▶ [TEXTE PROPOSÉ]
# # # #

Logement étudiant à Lyon : un studio à 520 euros contre deux heures de solidarité par semaine
À l'approche de la rentrée, l'équation reste la même pour des milliers d'étudiants qui cherchent un toit à Lyon : trouver un studio à un prix raisonnable dans une ville où la demande écrase l'offre. Selon l'observatoire 2026 de LocService, Lyon affiche désormais le score de tension locative le plus élevé de France, devant Paris, avec environ neuf candidats pour une seule annonce disponible. Les loyers, eux, ont grimpé de près de 8 % en un an d'après la FNAIM, et les studios suivent la même pente.

# # # #

▶ [DONNÉES FOURNIES]
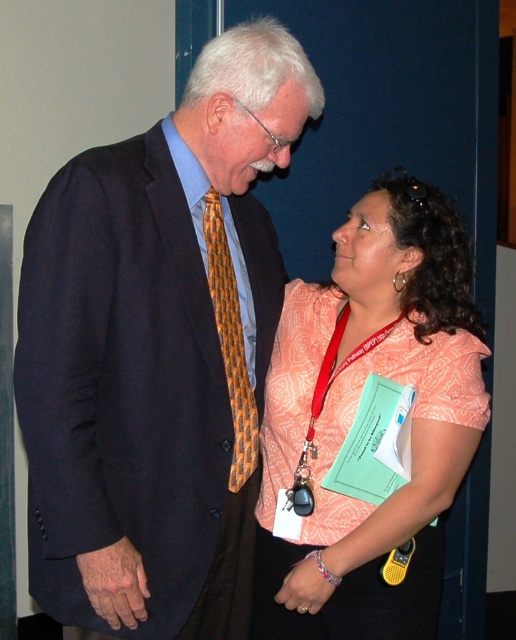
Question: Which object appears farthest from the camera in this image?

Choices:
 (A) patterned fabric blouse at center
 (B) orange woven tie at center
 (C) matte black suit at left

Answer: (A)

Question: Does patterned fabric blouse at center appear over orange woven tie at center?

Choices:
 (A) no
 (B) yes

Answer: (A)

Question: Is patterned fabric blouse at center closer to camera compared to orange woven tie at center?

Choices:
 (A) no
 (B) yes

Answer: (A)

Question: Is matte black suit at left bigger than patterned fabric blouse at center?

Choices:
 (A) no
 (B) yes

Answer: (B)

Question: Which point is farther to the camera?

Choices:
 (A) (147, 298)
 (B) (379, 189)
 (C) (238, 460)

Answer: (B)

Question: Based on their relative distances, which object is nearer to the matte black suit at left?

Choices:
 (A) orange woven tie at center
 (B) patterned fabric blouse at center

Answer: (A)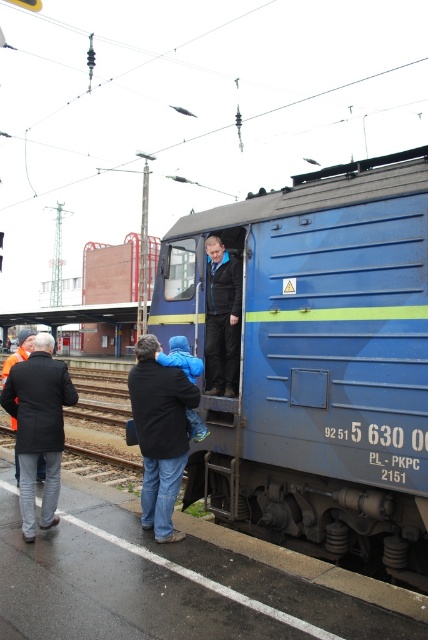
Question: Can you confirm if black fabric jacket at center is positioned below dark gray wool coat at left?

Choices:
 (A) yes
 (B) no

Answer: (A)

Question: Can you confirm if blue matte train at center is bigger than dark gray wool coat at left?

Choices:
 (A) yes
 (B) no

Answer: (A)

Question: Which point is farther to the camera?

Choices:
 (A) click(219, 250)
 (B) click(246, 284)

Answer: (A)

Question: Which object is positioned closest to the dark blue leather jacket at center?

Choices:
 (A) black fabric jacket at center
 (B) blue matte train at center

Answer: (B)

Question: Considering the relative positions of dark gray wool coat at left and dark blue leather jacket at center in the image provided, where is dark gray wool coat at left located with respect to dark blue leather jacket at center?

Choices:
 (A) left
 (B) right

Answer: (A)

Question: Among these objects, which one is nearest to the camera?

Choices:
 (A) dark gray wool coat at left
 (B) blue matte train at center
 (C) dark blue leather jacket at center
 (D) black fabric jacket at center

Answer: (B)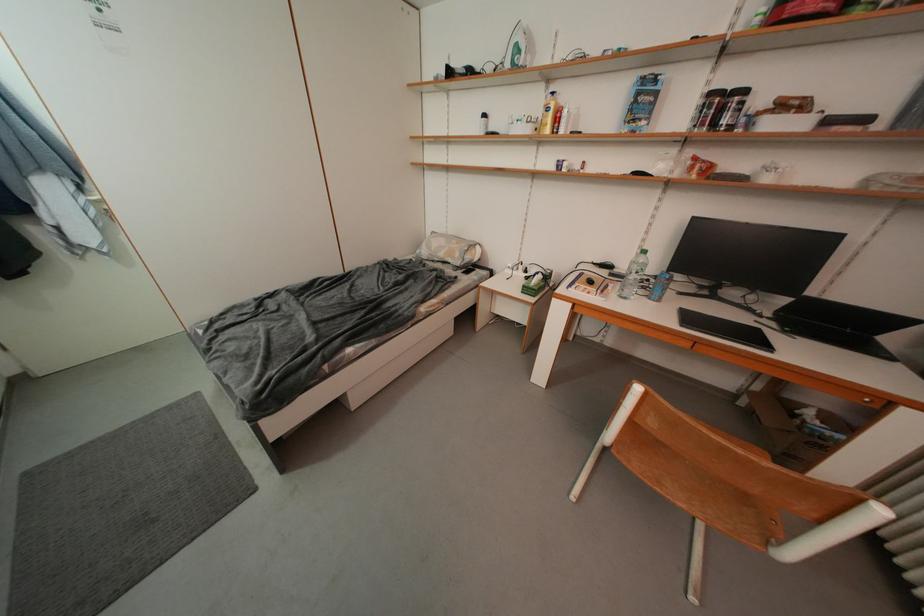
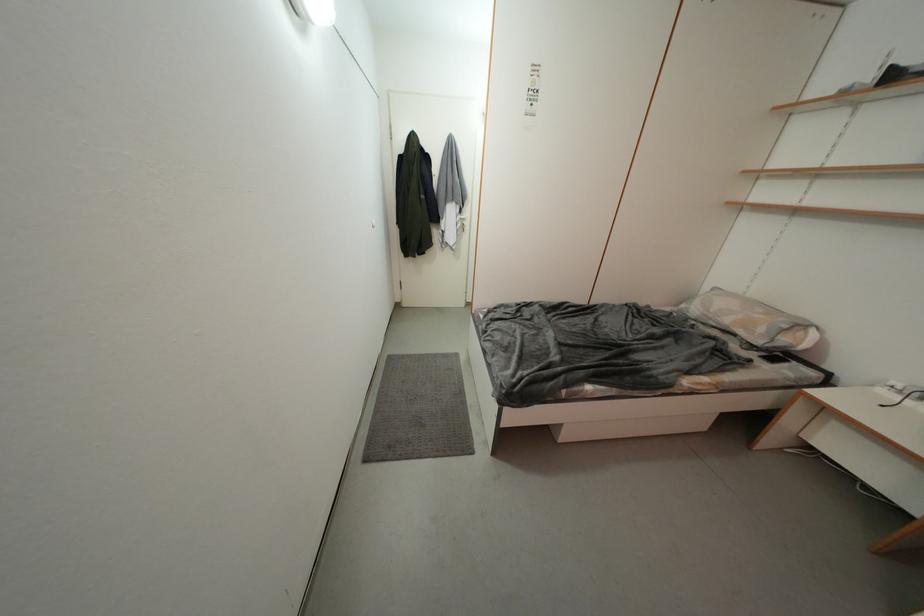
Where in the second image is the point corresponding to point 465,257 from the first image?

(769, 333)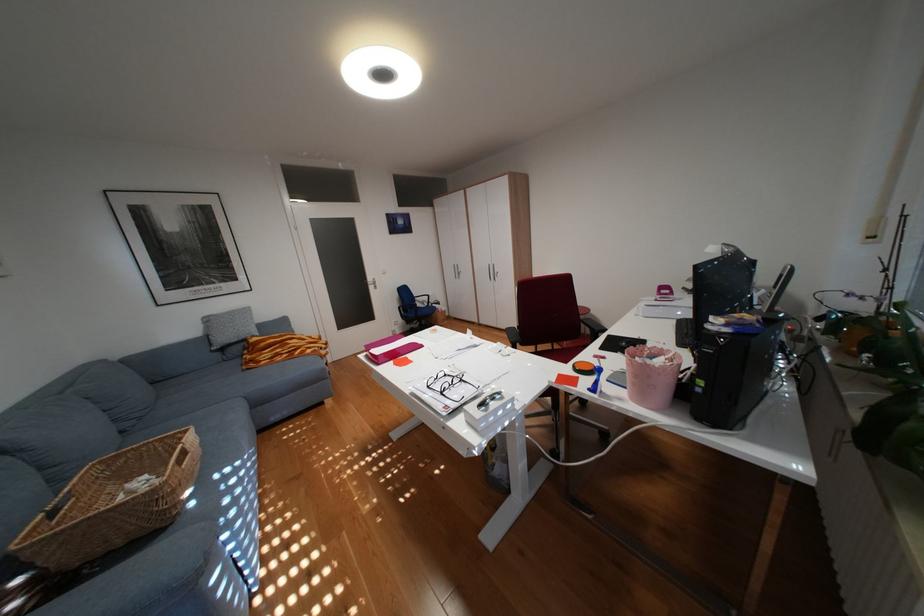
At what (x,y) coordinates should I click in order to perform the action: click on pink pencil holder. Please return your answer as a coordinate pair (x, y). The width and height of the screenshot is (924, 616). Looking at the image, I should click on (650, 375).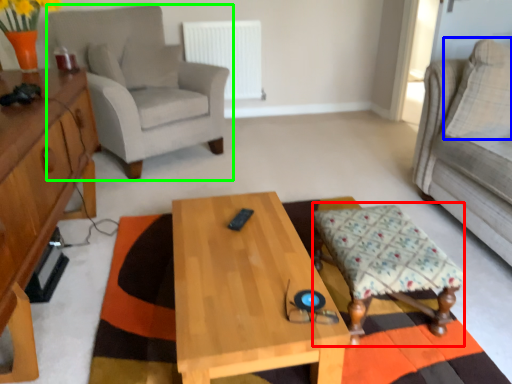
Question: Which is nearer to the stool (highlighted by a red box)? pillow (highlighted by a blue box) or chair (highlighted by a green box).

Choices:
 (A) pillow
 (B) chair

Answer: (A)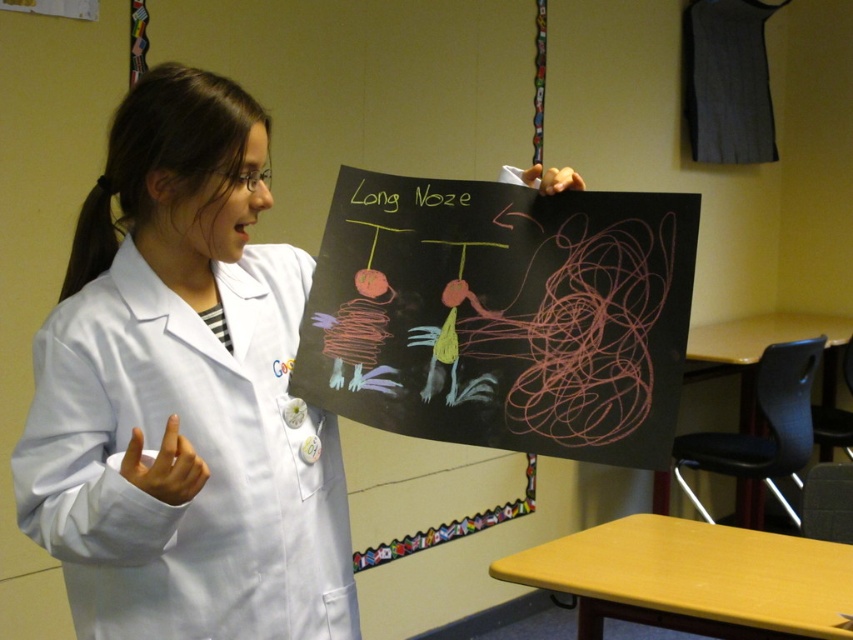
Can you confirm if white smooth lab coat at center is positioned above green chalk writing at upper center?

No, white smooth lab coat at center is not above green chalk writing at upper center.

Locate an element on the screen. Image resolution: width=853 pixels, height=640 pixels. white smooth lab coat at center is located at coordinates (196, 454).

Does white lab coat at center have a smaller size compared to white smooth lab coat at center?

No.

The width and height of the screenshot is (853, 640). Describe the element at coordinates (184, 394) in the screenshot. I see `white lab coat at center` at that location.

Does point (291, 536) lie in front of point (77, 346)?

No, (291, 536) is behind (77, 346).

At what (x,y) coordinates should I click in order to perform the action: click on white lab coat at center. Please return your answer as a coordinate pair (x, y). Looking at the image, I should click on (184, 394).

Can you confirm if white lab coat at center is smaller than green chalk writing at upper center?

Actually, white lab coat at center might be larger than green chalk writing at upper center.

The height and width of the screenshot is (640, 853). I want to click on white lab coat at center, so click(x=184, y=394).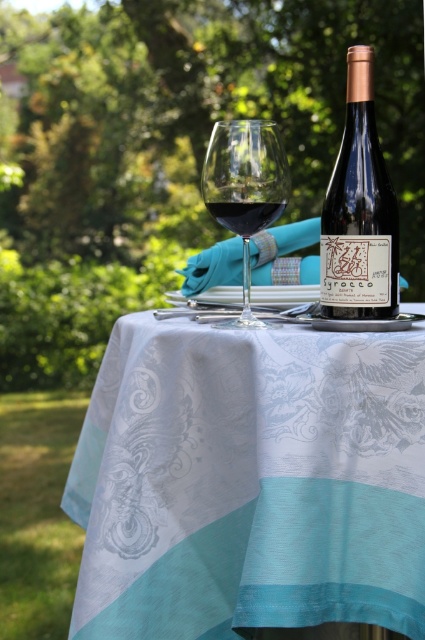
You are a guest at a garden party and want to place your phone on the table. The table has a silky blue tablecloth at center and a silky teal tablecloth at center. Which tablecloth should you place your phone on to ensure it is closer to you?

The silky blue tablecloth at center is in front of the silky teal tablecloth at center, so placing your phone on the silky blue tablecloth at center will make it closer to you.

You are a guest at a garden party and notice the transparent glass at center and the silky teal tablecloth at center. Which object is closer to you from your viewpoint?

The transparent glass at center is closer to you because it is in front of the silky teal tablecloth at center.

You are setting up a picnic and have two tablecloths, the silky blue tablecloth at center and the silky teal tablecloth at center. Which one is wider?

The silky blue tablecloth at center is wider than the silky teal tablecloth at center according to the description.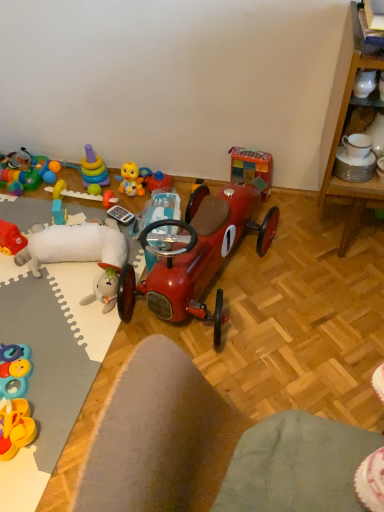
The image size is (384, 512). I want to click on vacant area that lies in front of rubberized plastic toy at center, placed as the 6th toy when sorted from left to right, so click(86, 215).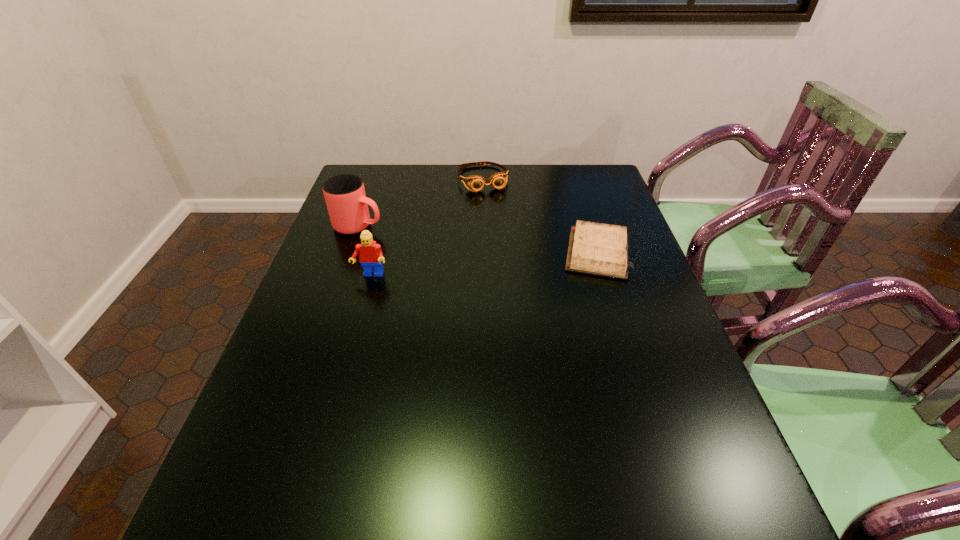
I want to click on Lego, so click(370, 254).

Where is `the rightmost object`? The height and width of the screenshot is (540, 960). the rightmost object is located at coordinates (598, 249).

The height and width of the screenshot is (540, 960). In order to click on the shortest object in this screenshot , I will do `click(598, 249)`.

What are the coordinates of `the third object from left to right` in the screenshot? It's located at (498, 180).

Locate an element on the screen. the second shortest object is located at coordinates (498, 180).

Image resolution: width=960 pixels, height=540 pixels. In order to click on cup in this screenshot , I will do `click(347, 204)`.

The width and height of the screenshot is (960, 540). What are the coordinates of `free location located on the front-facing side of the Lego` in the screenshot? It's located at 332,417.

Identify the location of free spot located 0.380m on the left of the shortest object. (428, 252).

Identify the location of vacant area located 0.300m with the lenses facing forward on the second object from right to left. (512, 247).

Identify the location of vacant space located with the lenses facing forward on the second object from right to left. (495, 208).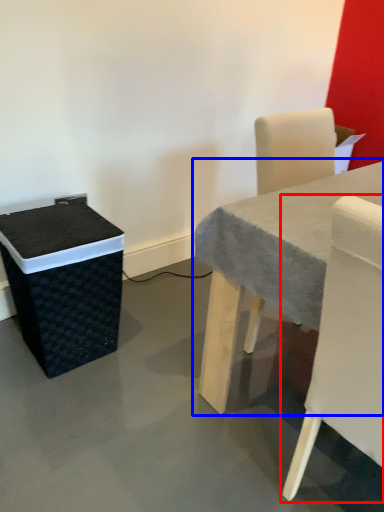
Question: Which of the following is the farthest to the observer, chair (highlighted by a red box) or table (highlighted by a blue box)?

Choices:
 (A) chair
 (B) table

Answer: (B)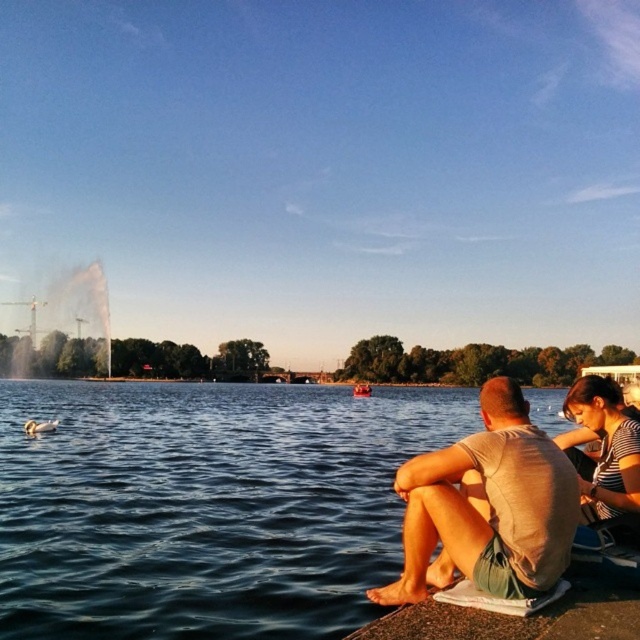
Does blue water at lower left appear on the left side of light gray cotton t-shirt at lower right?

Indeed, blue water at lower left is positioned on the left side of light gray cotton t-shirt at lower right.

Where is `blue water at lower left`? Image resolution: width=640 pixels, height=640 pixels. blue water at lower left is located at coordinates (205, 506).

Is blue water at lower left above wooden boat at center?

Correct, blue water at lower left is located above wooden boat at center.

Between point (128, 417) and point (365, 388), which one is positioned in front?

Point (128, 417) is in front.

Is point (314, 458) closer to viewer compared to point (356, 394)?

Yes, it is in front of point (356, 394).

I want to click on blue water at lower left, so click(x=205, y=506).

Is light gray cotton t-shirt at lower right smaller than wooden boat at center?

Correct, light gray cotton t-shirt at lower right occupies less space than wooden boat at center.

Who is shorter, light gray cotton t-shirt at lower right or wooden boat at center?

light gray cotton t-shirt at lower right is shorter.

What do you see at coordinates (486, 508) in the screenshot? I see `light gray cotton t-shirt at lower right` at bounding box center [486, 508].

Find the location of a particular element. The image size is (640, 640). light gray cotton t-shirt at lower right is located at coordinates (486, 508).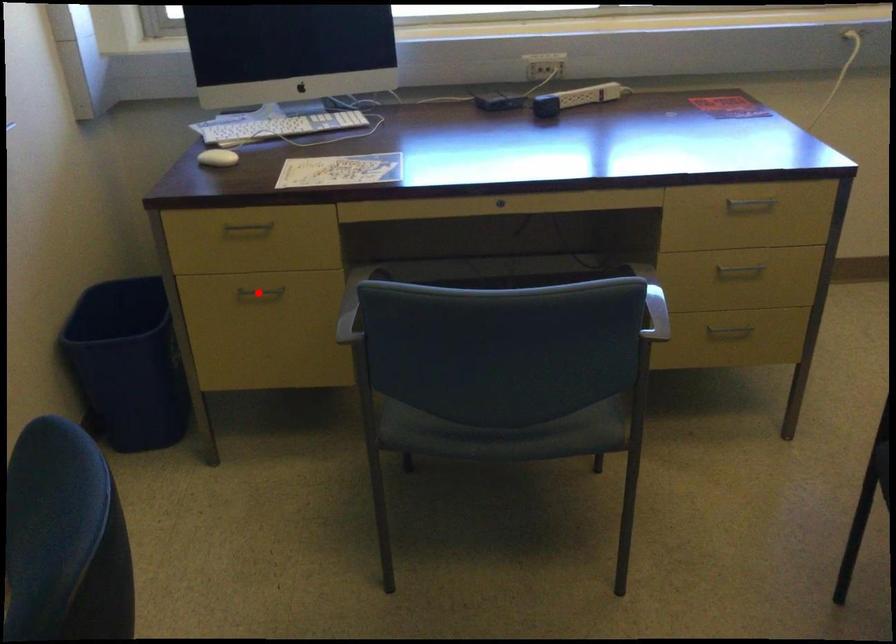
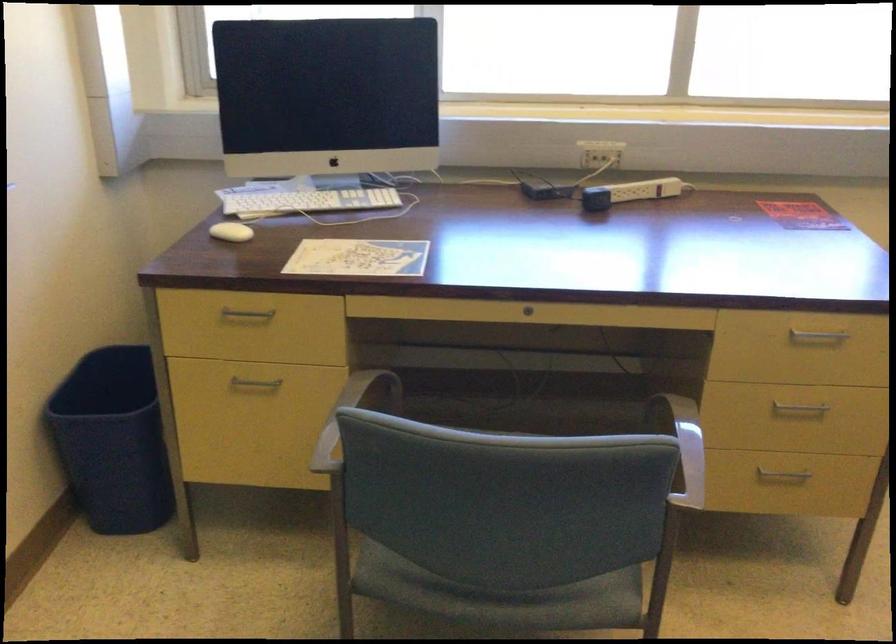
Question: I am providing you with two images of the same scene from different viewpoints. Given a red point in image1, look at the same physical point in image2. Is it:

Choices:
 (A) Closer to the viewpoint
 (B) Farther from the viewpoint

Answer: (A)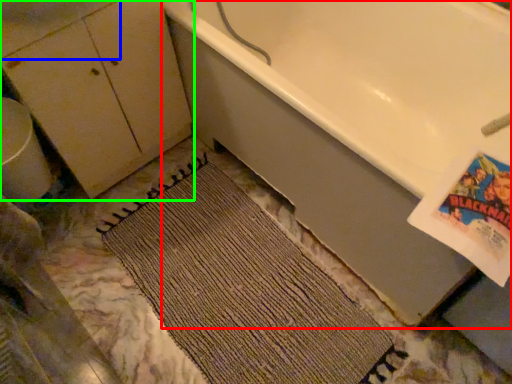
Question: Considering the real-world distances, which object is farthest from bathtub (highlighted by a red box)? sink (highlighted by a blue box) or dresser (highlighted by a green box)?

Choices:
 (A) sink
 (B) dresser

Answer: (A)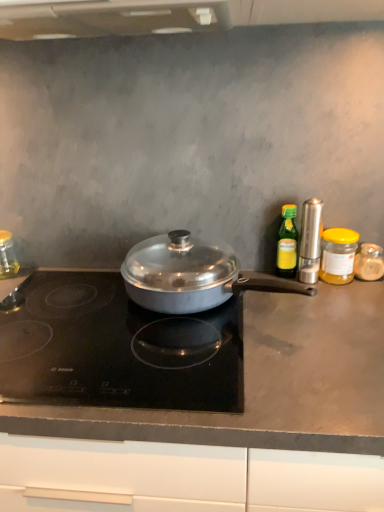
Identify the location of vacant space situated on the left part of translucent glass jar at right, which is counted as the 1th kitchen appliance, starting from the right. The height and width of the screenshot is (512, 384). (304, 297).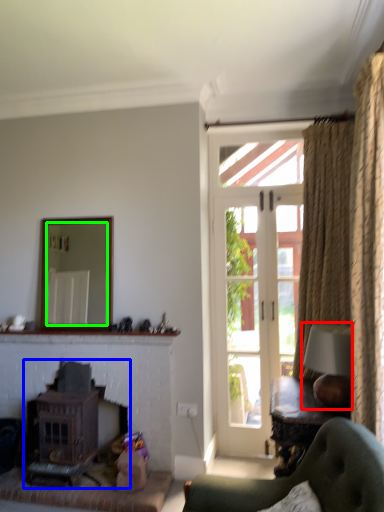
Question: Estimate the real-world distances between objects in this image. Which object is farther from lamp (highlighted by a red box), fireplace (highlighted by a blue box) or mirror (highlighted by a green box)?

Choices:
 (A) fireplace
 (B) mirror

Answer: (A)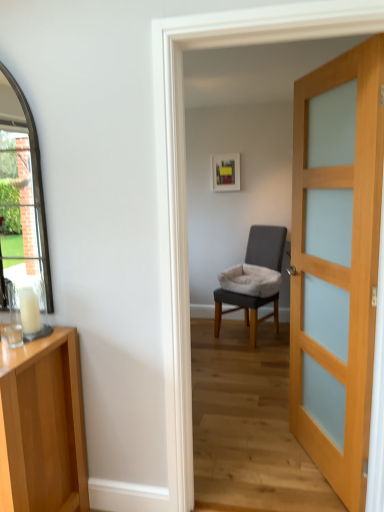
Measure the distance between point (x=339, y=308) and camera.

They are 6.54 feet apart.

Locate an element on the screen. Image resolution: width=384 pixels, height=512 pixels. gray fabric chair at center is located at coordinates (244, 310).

# # # #

▶ [TRAVAIL À FAIRE]
1. Résumez en deux phrases l'article sur le logement étudiant à Lyon.
2. Poursuivez l'article sur le logement étudiant à Lyon à partir de sa dernière phrase.

▶ [CORRIGÉ]
1. À l'approche de la rentrée, des milliers d'étudiants peinent à trouver à Lyon un studio à un prix raisonnable, car la demande y dépasse largement l'offre. D'après LocService, la ville connaît désormais la tension locative la plus forte de France, avec environ neuf candidats par annonce, et selon la FNAIM les loyers y ont augmenté de près de 8 % en un an.

2.
Dans ce contexte, l'association Article 1, spécialisée dans l'égalité des chances, relance à Lyon son programme MA1SON, une résidence étudiante où le loyer d'un studio de 18 m² s'échelonne entre 520 et 560 euros. Le dispositif s'adresse aux étudiants boursiers, aux alternants ou à ceux confrontés à l'éloignement familial ou à des difficultés financières. En échange d'un tarif contenu pour Lyon, où le studio moyen dépasse souvent les 500 euros hors charges dans le parc privé, les résidents s'engagent dans une vie collective : ateliers, temps communs et surtout un projet à impact social mené avec des acteurs du territoire, à raison de quelques heures hebdomadaires selon le principe du programme, déployé par Article 1 depuis 2015 dans plusieurs grandes villes françaises et qui revendique environ 200 bénéficiaires chaque année.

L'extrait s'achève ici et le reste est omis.